• _Assignment_
From the records below, select every line containing the string "serveur".

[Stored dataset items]
Content starts

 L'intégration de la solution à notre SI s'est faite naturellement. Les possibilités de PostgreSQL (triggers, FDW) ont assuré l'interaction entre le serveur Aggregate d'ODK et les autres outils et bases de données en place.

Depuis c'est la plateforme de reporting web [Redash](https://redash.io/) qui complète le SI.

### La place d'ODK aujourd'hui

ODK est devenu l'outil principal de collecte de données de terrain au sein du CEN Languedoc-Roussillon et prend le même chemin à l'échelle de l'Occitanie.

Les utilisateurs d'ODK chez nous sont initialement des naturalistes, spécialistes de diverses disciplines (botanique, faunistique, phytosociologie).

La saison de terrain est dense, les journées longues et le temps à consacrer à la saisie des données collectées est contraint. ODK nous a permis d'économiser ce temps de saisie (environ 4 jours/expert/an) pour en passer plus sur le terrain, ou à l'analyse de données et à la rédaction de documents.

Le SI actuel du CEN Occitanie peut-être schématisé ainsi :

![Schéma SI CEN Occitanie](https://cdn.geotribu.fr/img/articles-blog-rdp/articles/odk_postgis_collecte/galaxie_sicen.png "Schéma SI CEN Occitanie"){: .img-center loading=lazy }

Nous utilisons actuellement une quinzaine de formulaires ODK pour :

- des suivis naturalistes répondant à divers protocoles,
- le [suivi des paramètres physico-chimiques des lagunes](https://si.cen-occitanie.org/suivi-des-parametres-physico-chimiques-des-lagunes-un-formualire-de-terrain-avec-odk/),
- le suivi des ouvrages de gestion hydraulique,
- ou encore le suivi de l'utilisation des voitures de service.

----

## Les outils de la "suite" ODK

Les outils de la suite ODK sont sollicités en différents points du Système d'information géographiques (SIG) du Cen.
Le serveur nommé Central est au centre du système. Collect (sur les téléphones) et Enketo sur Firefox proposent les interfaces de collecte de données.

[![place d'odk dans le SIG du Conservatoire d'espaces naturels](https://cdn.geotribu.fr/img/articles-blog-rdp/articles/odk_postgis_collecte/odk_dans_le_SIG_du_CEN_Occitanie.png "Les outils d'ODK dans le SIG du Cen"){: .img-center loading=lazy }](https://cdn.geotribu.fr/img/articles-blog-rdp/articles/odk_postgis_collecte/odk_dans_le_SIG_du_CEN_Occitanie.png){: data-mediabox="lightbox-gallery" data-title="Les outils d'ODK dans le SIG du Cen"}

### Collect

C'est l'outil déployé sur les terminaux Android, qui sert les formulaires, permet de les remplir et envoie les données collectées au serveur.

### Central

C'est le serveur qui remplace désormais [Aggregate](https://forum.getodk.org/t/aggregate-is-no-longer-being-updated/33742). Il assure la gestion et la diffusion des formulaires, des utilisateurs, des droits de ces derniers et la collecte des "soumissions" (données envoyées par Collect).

Content ends
Content starts

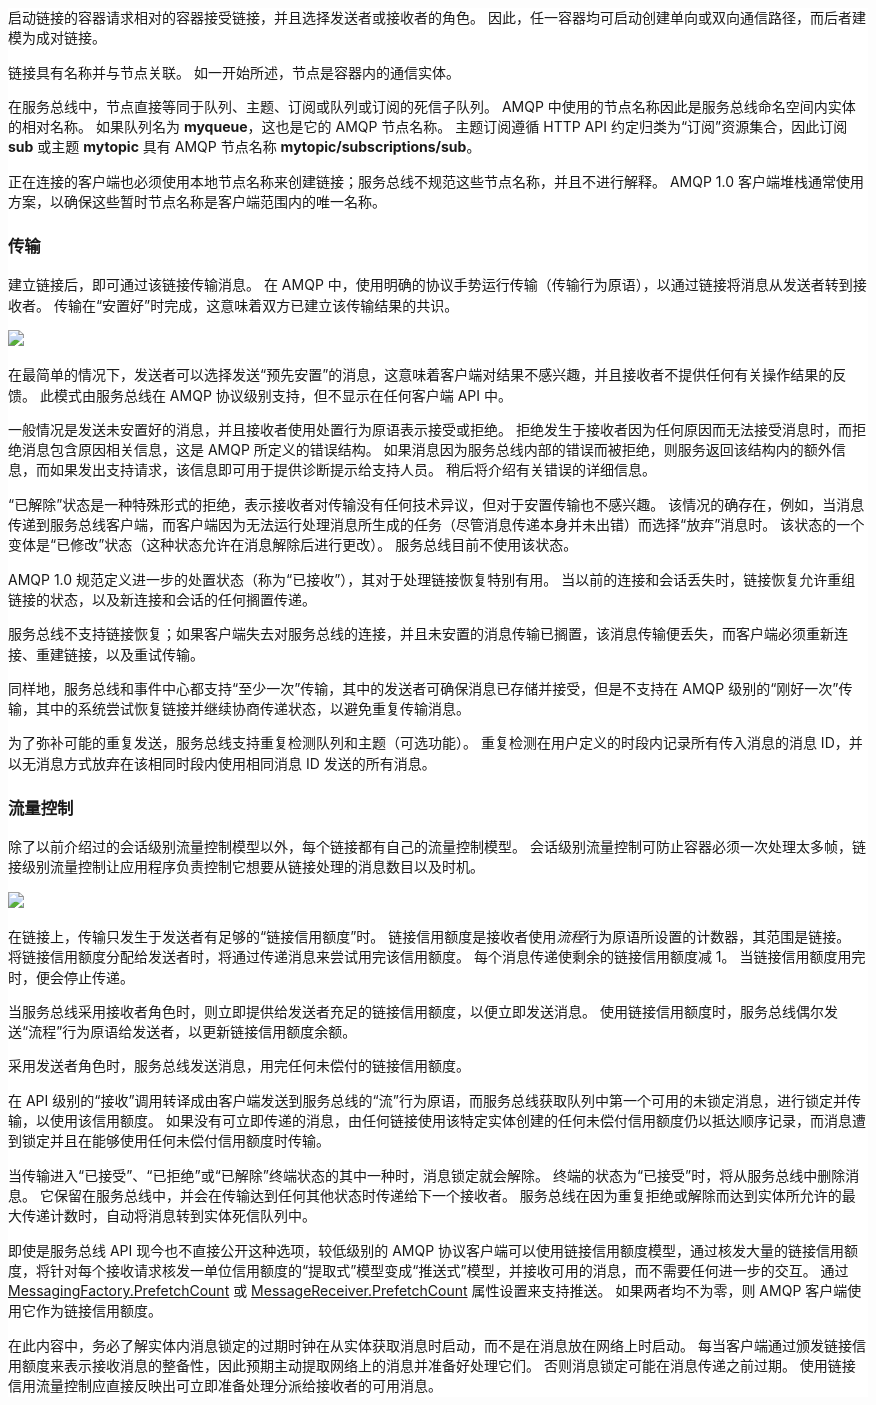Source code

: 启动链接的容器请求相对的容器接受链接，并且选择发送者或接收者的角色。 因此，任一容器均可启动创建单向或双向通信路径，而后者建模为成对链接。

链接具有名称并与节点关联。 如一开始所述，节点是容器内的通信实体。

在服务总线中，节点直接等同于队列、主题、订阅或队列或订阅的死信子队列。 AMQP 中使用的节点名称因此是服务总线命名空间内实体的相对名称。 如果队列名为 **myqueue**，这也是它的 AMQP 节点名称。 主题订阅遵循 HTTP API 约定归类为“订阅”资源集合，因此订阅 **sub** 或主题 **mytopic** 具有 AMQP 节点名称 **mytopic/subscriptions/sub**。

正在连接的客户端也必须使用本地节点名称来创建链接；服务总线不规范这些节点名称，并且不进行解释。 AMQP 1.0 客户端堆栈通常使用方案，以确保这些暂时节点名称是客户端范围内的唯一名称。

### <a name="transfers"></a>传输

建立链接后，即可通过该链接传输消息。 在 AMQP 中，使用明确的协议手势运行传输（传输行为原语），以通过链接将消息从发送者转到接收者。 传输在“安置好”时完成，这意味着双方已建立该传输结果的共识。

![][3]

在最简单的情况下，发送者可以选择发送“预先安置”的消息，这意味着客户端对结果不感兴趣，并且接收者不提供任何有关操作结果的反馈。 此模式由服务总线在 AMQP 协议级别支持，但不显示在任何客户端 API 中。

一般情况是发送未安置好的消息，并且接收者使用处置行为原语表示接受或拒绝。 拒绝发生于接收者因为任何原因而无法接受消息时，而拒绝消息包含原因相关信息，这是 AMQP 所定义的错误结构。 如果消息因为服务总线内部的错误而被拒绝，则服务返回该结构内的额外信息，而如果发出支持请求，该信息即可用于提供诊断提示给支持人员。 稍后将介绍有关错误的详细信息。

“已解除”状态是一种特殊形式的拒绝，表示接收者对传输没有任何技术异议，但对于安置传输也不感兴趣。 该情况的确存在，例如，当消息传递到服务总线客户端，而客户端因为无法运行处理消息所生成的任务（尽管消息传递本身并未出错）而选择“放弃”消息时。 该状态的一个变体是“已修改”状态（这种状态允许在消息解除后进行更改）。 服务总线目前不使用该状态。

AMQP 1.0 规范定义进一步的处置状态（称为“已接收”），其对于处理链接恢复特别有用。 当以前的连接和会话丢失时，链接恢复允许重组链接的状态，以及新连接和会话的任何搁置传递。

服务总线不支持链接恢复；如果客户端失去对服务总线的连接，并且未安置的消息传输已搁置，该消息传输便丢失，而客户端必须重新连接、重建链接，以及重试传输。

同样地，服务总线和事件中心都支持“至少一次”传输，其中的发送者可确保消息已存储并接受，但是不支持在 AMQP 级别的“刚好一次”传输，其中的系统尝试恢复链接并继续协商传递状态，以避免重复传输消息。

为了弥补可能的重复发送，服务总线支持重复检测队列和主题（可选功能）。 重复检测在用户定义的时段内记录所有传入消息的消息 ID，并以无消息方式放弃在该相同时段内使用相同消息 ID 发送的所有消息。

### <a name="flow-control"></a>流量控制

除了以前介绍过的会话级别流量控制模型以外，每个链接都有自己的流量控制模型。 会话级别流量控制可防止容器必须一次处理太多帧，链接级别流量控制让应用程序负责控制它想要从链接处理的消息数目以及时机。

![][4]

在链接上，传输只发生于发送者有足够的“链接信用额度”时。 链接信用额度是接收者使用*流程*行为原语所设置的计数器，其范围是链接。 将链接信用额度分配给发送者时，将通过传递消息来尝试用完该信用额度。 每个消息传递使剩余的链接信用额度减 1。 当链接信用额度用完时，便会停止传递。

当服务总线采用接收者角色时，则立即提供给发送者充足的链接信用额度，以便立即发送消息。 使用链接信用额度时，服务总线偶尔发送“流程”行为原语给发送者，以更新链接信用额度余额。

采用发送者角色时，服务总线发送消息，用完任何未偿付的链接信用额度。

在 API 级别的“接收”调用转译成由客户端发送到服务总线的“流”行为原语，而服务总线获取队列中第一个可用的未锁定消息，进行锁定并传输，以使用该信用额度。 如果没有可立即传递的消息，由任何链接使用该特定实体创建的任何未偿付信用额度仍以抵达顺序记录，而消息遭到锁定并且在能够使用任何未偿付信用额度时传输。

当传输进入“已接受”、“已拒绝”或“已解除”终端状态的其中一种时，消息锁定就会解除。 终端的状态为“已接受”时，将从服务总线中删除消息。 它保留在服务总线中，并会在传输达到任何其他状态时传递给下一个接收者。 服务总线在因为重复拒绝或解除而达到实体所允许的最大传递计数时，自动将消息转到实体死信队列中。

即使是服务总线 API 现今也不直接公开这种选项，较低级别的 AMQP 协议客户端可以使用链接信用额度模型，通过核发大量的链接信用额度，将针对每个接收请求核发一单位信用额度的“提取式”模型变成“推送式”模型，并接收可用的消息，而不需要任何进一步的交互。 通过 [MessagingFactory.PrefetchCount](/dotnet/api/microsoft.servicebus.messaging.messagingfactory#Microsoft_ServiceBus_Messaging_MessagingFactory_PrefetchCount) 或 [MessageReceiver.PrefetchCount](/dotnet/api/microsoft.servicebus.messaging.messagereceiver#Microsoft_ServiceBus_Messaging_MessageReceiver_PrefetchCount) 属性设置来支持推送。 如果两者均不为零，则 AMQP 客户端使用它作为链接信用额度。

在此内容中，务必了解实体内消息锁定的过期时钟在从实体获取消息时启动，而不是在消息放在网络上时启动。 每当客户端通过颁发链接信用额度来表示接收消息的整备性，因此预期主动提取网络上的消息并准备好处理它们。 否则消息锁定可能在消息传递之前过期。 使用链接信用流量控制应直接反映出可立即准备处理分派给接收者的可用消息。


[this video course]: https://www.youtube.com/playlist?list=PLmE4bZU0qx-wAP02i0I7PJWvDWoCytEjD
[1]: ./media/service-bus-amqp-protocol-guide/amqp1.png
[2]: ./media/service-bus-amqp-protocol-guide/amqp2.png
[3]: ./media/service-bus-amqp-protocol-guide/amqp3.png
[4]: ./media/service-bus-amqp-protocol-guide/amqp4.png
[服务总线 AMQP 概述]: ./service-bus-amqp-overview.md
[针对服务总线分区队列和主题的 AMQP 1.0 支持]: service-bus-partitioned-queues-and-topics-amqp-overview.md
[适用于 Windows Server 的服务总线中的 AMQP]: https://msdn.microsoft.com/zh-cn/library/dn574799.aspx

Content ends

• _Result_
 L'intégration de la solution à notre SI s'est faite naturellement. Les possibilités de PostgreSQL (triggers, FDW) ont assuré l'interaction entre le serveur Aggregate d'ODK et les autres outils et bases de données en place.
Le serveur nommé Central est au centre du système. Collect (sur les téléphones) et Enketo sur Firefox proposent les interfaces de collecte de données.
C'est l'outil déployé sur les terminaux Android, qui sert les formulaires, permet de les remplir et envoie les données collectées au serveur.
C'est le serveur qui remplace désormais [Aggregate](https://forum.getodk.org/t/aggregate-is-no-longer-being-updated/33742). Il assure la gestion et la diffusion des formulaires, des utilisateurs, des droits de ces derniers et la collecte des "soumissions" (données envoyées par Collect).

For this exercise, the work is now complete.